Die Kilometerpauschale, die in Deutschland für die Nutzung privater Fahrzeuge zu beruflichen Zwecken gezahlt wird, liegt seit 2009 unverändert bei 0,30 Euro pro Kilometer. Radtke plädiert nun für eine Anhebung auf 38 Cent pro Kilometer und verweist dabei auf die wachsende finanzielle Belastung der Beschäftigten angesichts der explodierenden Spritkosten.
Zugleich lehnte er autofreie Sonntage als Lösung ab, da solche Einschränkungen den Alltag von Pendlerinnen und Pendlern massiv beeinträchtigen würden. Stattdessen forderte er die Bundesregierung auf, endlich konkrete Schritte einzuleiten, anstatt lediglich Spartipps für Verbraucher zu verbreiten.
Als weitere Entlastung schlägt Radtke die Einführung eines steuerfreien Mobilitätszuschusses für Dienstreisen vor. Gleichzeitig betonte er die Notwendigkeit einer strengeren Wettbewerbsaufsicht, um Preismanipulationen auf dem Kraftstoffmarkt zu verhindern. Angesichts der zu erwartenden weiteren Preistreiber durch geopolitische Spannungen pocht Radtke auf gezielte Hilfen, um Arbeitnehmer und Unternehmen zu schützen.

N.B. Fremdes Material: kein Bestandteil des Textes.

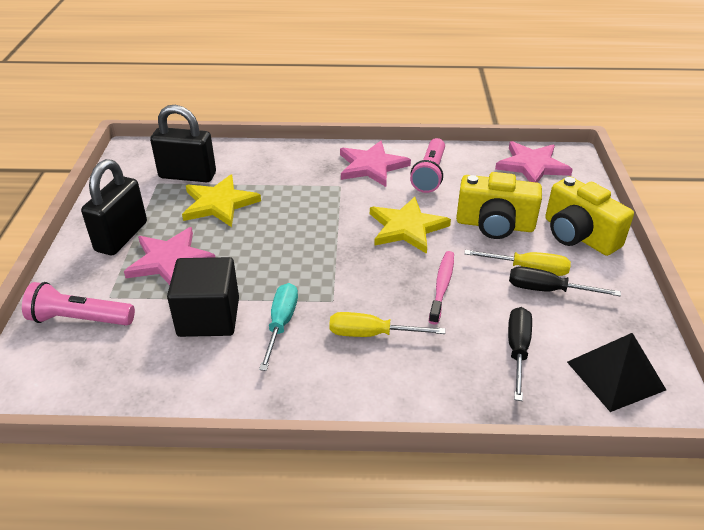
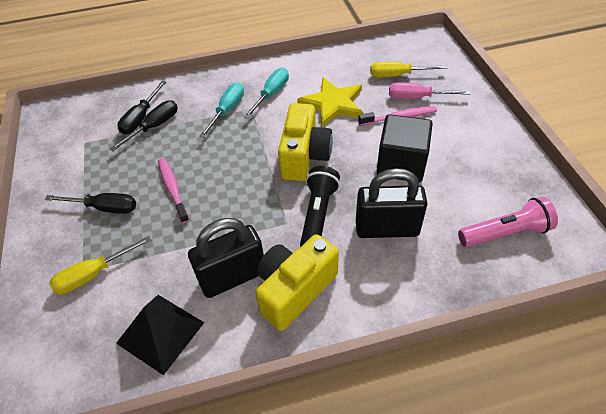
black flashlight: none = 0 -> [300,166,340,247] = 1
black screwdriver: [508,307,532,401] [509,266,621,296] = 2 -> [45,193,136,214] [110,100,178,151] [117,81,166,135] = 3
pink flashlight: [22,282,135,325] [410,138,445,193] = 2 -> [458,197,558,247] = 1
pink screwdriver: none = 0 -> [389,83,470,99] = 1
pink star: [124,227,215,285] [340,141,411,187] [495,141,573,183] = 3 -> none = 0
pink toothbrush: [429,251,454,325] = 1 -> [158,158,189,223] [358,106,437,126] = 2
turquoise screwdriver: [259,283,298,371] = 1 -> [199,83,244,138] [244,68,289,119] = 2
yellow star: [182,174,261,227] [370,197,451,254] = 2 -> [297,77,364,127] = 1

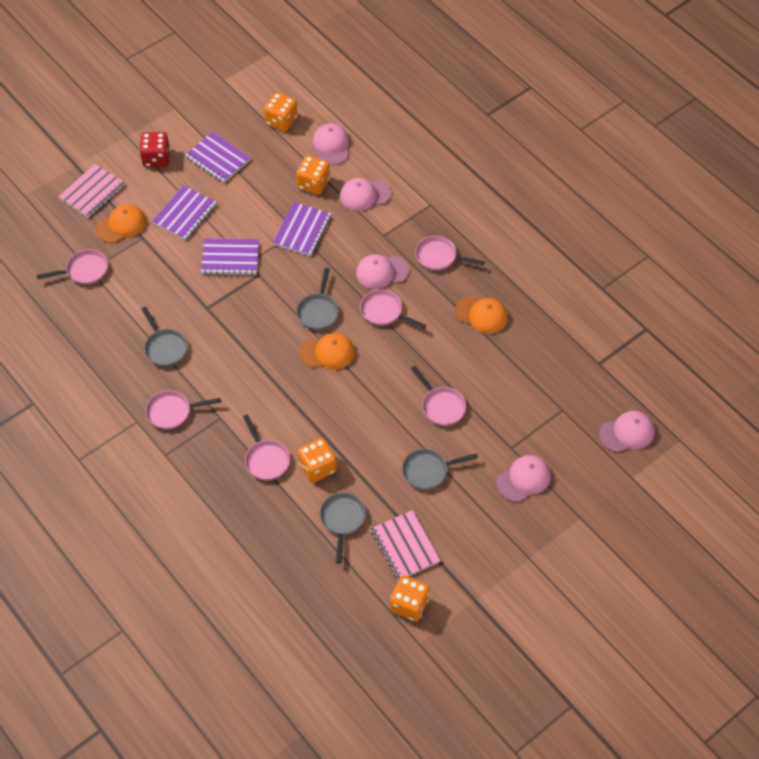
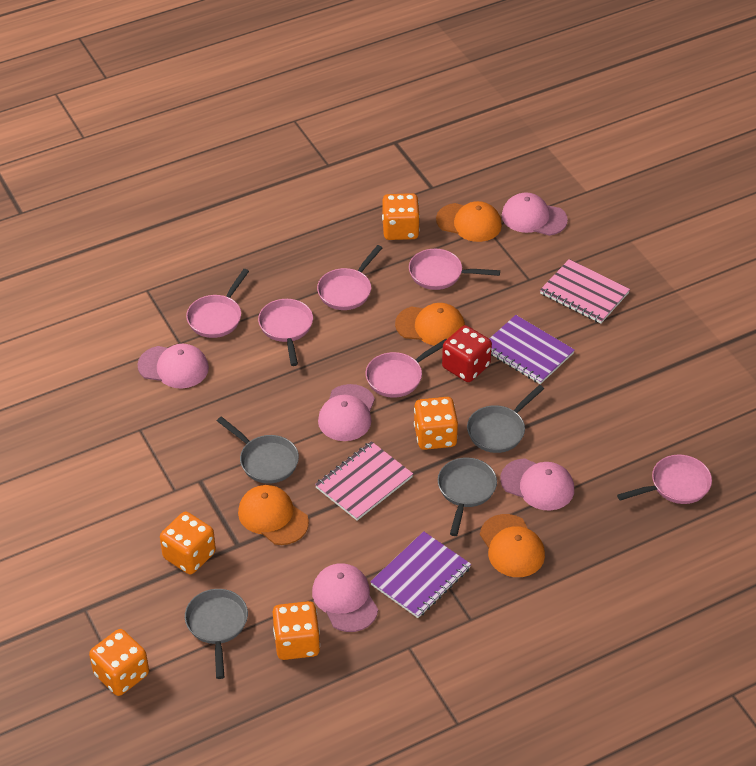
orange cap: [96,204,146,243] [300,333,355,370] [455,296,508,334] = 3 -> [238,485,309,545] [395,303,465,346] [436,201,502,242] [480,514,545,577] = 4
orange dice: [264,92,298,132] [296,155,330,195] [298,438,337,483] [390,575,430,622] = 4 -> [89,629,149,696] [160,512,216,574] [273,601,320,660] [382,193,420,240] [414,397,458,450] = 5
purple notebook: [152,185,216,240] [185,132,251,183] [201,238,259,275] [273,202,331,256] = 4 -> [370,531,471,618] [489,315,575,384] = 2

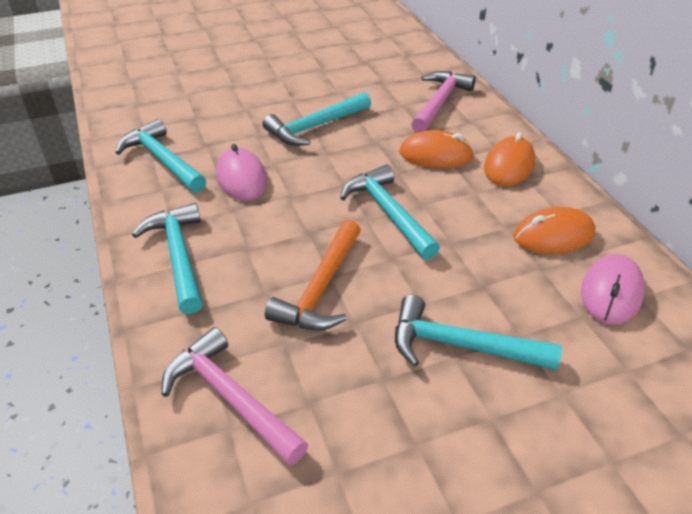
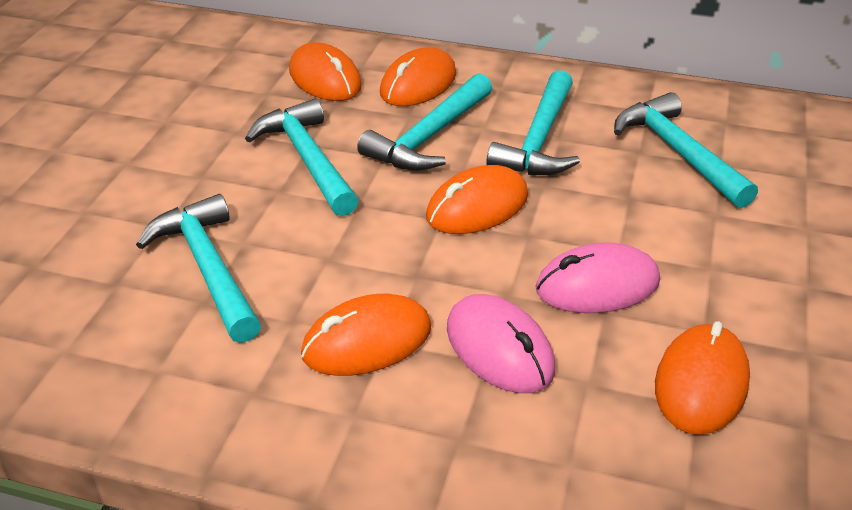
orange hammer: [265,220,361,331] = 1 -> none = 0
orange mouse: [399,130,475,168] [484,132,535,186] [513,207,596,254] = 3 -> [289,42,362,101] [301,294,431,376] [380,47,456,106] [426,165,528,234] [655,321,750,435] = 5
pink hammer: [162,327,308,466] [411,71,476,133] = 2 -> none = 0

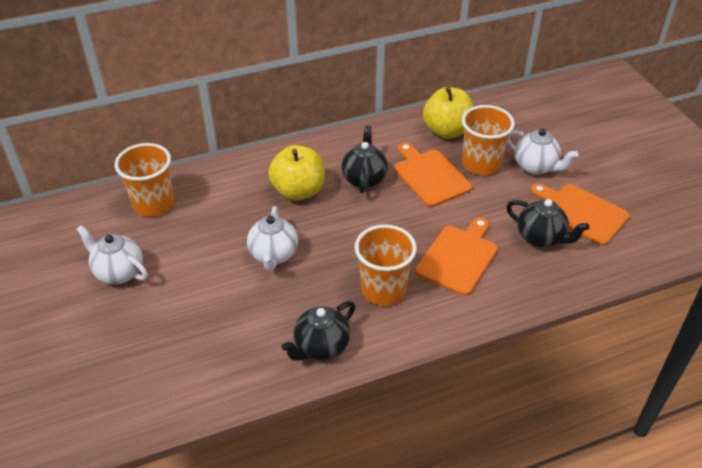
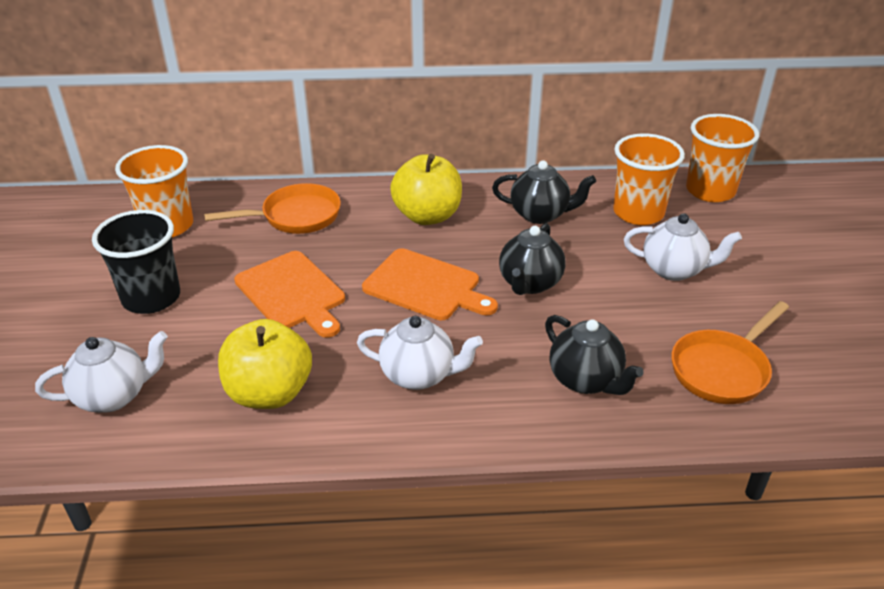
black cup: none = 0 -> [92,210,180,314] = 1
orange cutting board: [394,142,472,207] [415,218,498,296] [530,183,630,246] = 3 -> [234,251,345,338] [362,248,498,320] = 2
orange pan: none = 0 -> [204,183,341,234] [672,301,789,404] = 2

Die CDA-Vorschläge umfassen eine höhere Kilometerpauschale, einen neuen steuerfreien Zuschuss sowie schärfere Wettbewerbsregeln. Radtkes Plan zielt darauf ab, die finanzielle Belastung der Beschäftigten zu mindern und für faire Spritpreise zu sorgen. Eine Reaktion der Regierung auf die Anregungen steht bisher noch aus.